Massachusetts

Bids Due For Amazon's 2nd Headquarters

What to Know

  • Applications are due Thursday from communities hoping to land Amazon's second headquarters.
  • Boston and a dozen other Massachusetts communities are expected to submit bids. New Hampshire and Rhode Island are also making pitches.
  • The new headquarters could bring 50,000 jobs and $5 billion in investment.

Thursday is deadline day for more than a dozen communities from across the Commonwealth hoping to land Amazon's second headquarters to submit their bids.

Boston's proposal focuses on Suffolk Downs, the former horce racing track at the city's border with Revere, Mayor Marty Walsh confirmed. Another top real estate offering pushed by developers includes the Union Point development at the former South Weymouth Naval Air Station. Others have advocated for more urban locations, such as Boston's Seaport District.
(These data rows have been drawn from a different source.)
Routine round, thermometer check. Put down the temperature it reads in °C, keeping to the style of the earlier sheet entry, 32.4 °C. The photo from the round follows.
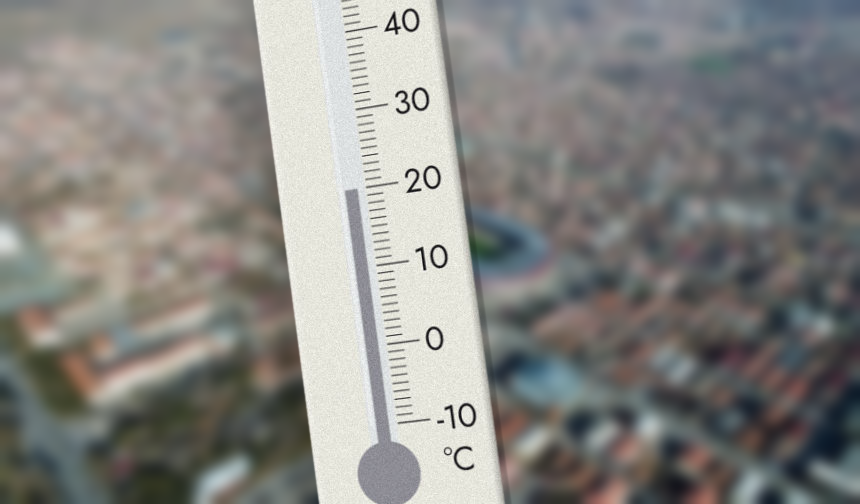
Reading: 20 °C
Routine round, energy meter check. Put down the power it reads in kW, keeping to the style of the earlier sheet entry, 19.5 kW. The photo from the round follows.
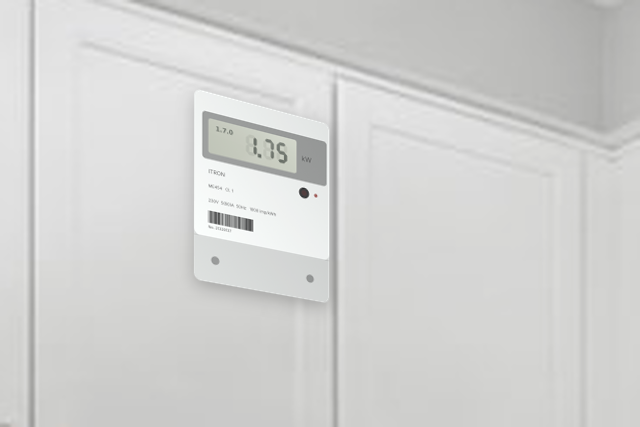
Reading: 1.75 kW
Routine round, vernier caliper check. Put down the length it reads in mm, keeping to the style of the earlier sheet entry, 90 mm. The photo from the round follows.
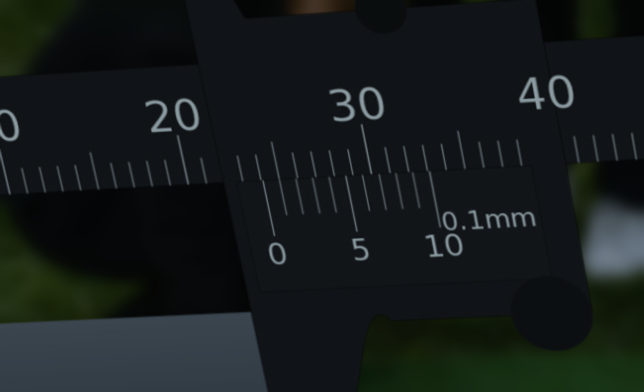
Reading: 24.1 mm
"I feel good where we are, and we will see what happens with the first round," Mayor Marty Walsh said.

Amazon's second headquarters could bring as many as 50,000 jobs and $5 billion in investments. Applications are expected to come from dozens of U.S. states and Canadian provinces.
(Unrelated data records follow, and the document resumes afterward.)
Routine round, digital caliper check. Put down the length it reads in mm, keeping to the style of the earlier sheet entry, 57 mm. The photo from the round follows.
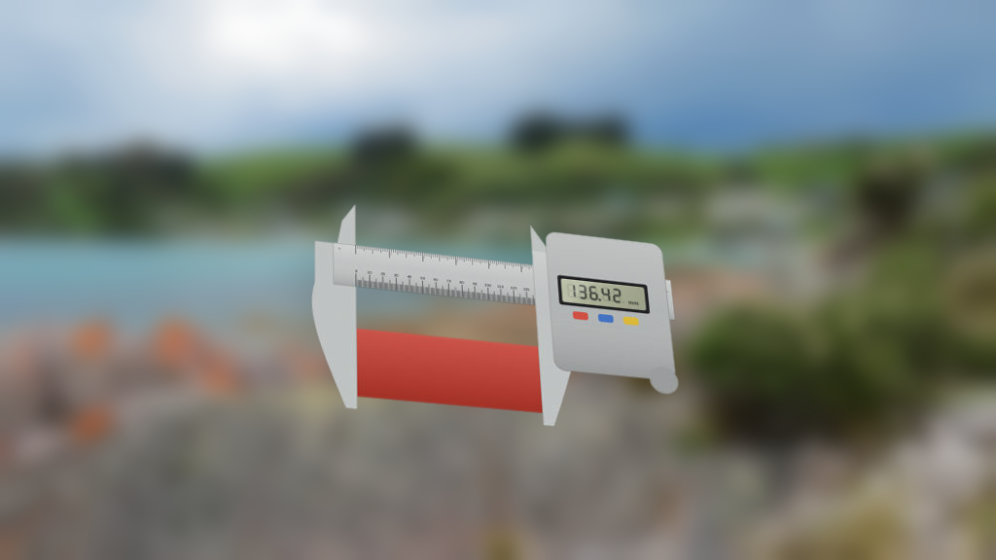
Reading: 136.42 mm
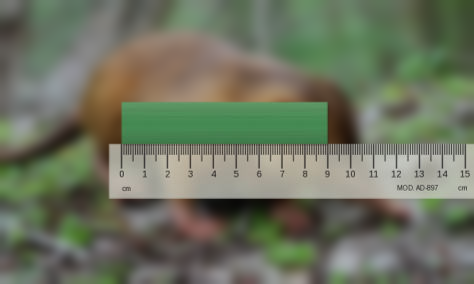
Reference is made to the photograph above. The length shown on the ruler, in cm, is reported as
9 cm
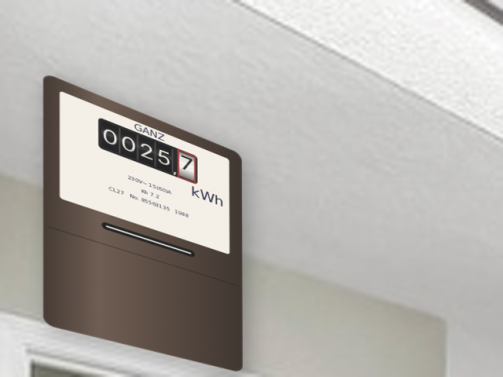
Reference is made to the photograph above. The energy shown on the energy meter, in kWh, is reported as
25.7 kWh
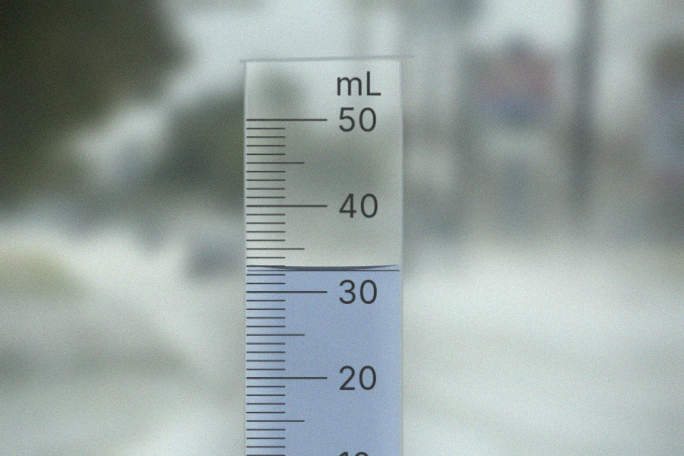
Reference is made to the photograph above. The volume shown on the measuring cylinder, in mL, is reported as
32.5 mL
Amazon asked state and regional leaders to coordinate no more than one bid from any metropolitan area, but that hasn't stopped multiple cities in greater Boston from making rival bids. There are two alone from northeast Massachusetts' Merrimack Valley - one from a cluster of municipalities in greater Lawrence and another from greater Lowell.

New Bedford also is applying, touting itself as "the inspiring place from which Herman Melville's novel 'Moby Dick' began." Leominster Mayor Dean Mazzarella is pitching his city as "the hidden jewel" while also dismissing the attractiveness of a Boston campus, saying Amazon "can't afford to be anywhere where their employees are fatigued and tired by the time they reach work in the morning." Worcester is offering up to $500 million in tax breaks and sending Amazon a slick promotional video to lure the tech giant.

"I think we showed we are serious about competing," said Tim Murray of the Worcester Chamber of Commerce.

Massachusetts Gov. Charlie Baker is coordinating a statewide pitch expected to highlight a handful of locations deemed the most competitive, but he said last week he also will "give folks who are bidding locally or regionally an opportunity to put a compendium on the back of our bid." He said he is encouraged by the number of Bay State cities that have entered the race.

Meanwhile, Maine, New Hampshire and Rhode Island are also making pitches, promising Amazon a way of tapping into Boston's high-tech aura while avoiding its congestion and high prices.

Rhode Island is touting its universities, cultural amenities and train connections to Boston, while New Hampshire says it doesn't need financial gimmicks to make its case.

New Hampshire leaders on Wednesday announced a proposal centered in the town of Londonderry.

"Everyone else is still trying to play catch up to this tax incentive we created in 1789 - no sales tax and no income tax," Gov. Chris Sununu said.

Sununu said that "obviously the Boston region is a great place to go, but if you're going to be there, be in tax-free New Hampshire. It's all the benefits without the headaches."

In Maine, proposals for locations in Scarborough and Brunswick have been submitted. The proposals check off most of the things on Amazon's list, except for being located in a metropolitan area with more than 1 million people.